• [Consegna] Continua il testo sul basket italiano, ripartendo subito dopo l'ultima frase riportata.

9 A Santi PUGLISI e allo sceriffo PERDICHIZZI, senza togliere nulla alla dirigenza, perché nessuna notizia ci ha reso più felici, in un fine settimana fra i lacrimogeni di risultati assurdi, dove non riuscivi a distinguere il gatto dal topo, del ritorno in serie A, pazienza se è ancora A2, di Brindisi, la città dell’Elio Pentassuglia che a Castrocaro sarebbe stato un pascià, felice di esserci, di pagare per esserci.
8 A RECALCATI e SCARIOLO che giustamente fanno sapere di essere pronti a tornare su una panchina italiana. Il primo perché sarebbe assurdo legarlo al palo della tortura azzurra dove presto porteranno altra gente, il secondo perché ha capito che la Russia sarà anche nuova ricchezza, ma resta pur sempre molto fredda.  
7 A Jumaine JONES perché ci sono giornate dove vedi in campo la differenza fra smaniosi NBA e campioni che quel mondo lo hanno vissuto, anche se mai lo considereremo come il Bob McAdoo di oggi perché fra i due campioni esiste ancora una bella differenza che sfugge forse solo ai Pittis di giornata.  
6 Al MENEGHIN che non si spaventa se davanti al progetto per il campionato di formazione che sembra costare tanto vedrà gli stessi fuochi del Saladino che assedia la Gerusalemme federale. Qualcosa si doveva fare, qualcosa si potrebbe ancora fare e se ci ascolta prima di andare in consiglio farà bene a sedersi con la commissione della” HoF” dove sicuramente ha gente migliore dei suoi consiglieri anche se un Albanesi viene magari snobbato da chi, fra i poveri arbitri, è impegnato nella faida Tola-Colucci, anche se di Santo Versace non si hanno quasi notizie a livello basket.  
5 Ad Attilio CAJA e Jasmin REPESA perché hanno voluto cercare l’inferno quando potevano davvero fermarsi a guardare il mondo sotto di loro. Se andrà tutto male non cambieremo l’opinione su questi eccellenti allenatori, ma proprio perché sono bravi dovrebbero sapere che andare dove hanno seminato altri può far venir fuori vipere da qualsiasi zolla. Meglio allora l’esilio di Spahjia a Valencia dove ha portato intanto un trofeo europeo e un posto in più per la Spagna all’eurolega.

• [Materiale fornito]
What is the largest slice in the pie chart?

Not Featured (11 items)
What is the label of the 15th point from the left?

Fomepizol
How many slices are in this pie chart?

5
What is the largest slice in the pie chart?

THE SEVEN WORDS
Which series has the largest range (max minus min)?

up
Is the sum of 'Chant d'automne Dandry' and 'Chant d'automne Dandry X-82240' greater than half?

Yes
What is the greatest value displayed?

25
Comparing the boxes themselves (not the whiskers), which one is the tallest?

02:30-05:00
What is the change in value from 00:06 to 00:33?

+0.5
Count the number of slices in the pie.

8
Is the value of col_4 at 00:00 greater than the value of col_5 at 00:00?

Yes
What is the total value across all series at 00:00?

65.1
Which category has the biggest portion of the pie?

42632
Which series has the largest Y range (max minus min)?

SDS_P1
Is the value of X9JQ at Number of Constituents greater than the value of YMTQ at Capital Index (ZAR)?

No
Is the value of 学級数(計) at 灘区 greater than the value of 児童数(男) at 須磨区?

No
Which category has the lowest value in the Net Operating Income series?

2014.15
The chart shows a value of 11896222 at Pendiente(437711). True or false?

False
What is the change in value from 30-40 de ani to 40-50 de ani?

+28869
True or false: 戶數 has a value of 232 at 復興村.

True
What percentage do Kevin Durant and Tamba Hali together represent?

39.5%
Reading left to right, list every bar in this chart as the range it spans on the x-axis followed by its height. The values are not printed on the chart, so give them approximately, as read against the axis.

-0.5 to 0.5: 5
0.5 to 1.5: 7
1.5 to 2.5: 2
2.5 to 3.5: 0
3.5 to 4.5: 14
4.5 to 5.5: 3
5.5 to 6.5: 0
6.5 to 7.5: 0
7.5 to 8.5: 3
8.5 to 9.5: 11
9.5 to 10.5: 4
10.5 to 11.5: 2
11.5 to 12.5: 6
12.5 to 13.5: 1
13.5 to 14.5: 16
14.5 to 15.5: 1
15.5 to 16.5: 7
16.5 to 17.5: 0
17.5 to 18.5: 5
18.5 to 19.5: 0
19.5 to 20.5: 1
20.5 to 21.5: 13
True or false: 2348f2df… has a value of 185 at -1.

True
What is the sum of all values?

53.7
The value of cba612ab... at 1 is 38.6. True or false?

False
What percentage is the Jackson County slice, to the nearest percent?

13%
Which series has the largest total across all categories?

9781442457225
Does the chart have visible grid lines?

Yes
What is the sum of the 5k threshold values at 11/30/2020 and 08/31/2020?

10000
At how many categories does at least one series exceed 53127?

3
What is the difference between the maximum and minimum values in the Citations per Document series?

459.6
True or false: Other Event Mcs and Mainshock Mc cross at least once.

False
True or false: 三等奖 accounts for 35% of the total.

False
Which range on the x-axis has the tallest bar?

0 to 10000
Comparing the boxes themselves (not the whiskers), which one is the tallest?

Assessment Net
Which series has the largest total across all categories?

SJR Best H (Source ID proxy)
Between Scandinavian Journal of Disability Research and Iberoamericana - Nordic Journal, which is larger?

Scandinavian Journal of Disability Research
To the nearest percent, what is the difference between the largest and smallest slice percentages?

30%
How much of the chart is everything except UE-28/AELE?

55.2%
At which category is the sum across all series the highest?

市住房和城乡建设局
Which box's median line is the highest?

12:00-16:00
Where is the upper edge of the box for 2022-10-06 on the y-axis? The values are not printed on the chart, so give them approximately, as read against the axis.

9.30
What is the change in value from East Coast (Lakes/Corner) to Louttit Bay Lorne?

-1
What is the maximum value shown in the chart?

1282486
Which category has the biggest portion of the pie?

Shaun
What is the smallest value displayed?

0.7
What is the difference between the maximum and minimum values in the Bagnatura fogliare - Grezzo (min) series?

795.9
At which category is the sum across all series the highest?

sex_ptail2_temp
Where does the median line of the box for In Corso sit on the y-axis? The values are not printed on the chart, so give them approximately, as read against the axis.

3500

• [Risposta]
4 A MASCELLANI, presidente di Ferrara che adesso dovrà spiegarci da dove è venuta fuori la vittoria di Cantù se l’allenatore era lo stesso che lui ha messo in graticola dal primo giorno.  
3 A Luca BECHI e Andrea CAPOBIANCO risucchiati nella lotta per il premio delusione dell’anno proprio nella stagione in cui avevamo preso come esempio positivo per costruire società importanti dai dirigenti di Biella e Teramo. Fateci il piacere di chiudere almeno alla grande.  
2 A BIANCHINI e PETERSON che avremmo voluto vedere a Castrocaro perché a quel raduno avrebbe voluto partecipare persino il nostro Caro Boscia che da Istanbul ammette di non aver ancora trovato una difesa giusta per mandare nel bosforo la chemio.  
1 A Mabel BOCCHI, ex grande giocatrice di basket, che secondo Guido Carlo Gatti, non ha saputo radunare le mature baskettare per portarle nella fortezza medicea di Castrocaro o, almeno, nella chiesa di Santa Reparata. Certo El Gato non dice sempre tutta la verità, quindi si attendono sviluppi sulla vicenda perché il quarto raduno è già in cantiere.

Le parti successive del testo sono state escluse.